Computational modelling and molecular dynamics simulations of a cyclic peptide mimotope of the CD52 antigen complexed with CAMPATH-1H antibody (Journal article)
A peptide mimotope of the CD52 antigen with the sequence T(1)SSPSAD(7) has been co-crystallised with the CAMPATH-1H antibody. Molecular dynamics (MD) simulations in explicit water of the T(1)SSPSAD(7) peptide in both antibody free and bound states showed that the peptide's beta-turn remained stable in the bound state but it was eliminated in the free state. Based on the observation that Thr(1) and Ala(6) residues made close contacts through their side chain, a new peptide mimotope is proposed: (S,S)-C(1)SSPSCD(7).

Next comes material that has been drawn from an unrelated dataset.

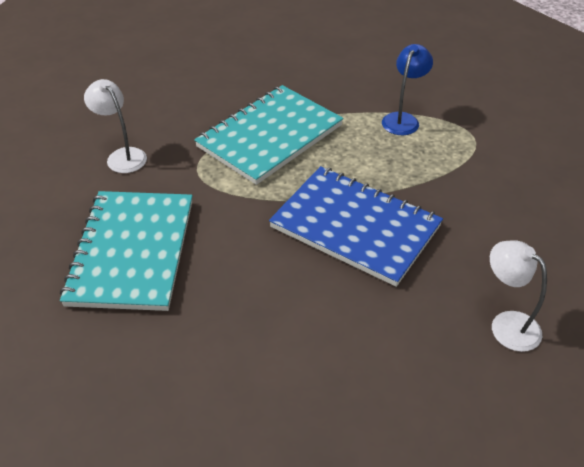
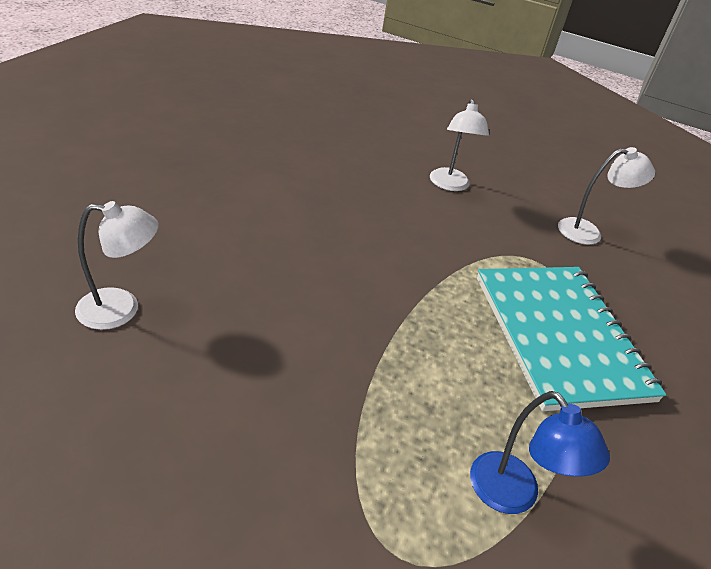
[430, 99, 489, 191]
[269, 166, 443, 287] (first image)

Thr(1) and Ala(6) residues have been mutated in Cys residues and a disulphide bond has been imposed. The new analogue has been simulated in both antibody bound and free states with MD in explicit water. It was found that the peptide remained in the stable beta-turn conformation, both in complexed and free states. The difference in configurational entropy was estimated to be 0.15 kJ/K/mol. However, despite the structural similarity, the cyclic analogue lost more than 25% of its buried surface area contact with the antibody and a couple of critical hydrogen bond interactions were broken. It is concluded that design of cyclic analogues that mimic the bound conformation of peptides should be carefully performed and conformational `freezing' does not necessarily guarantee better binding.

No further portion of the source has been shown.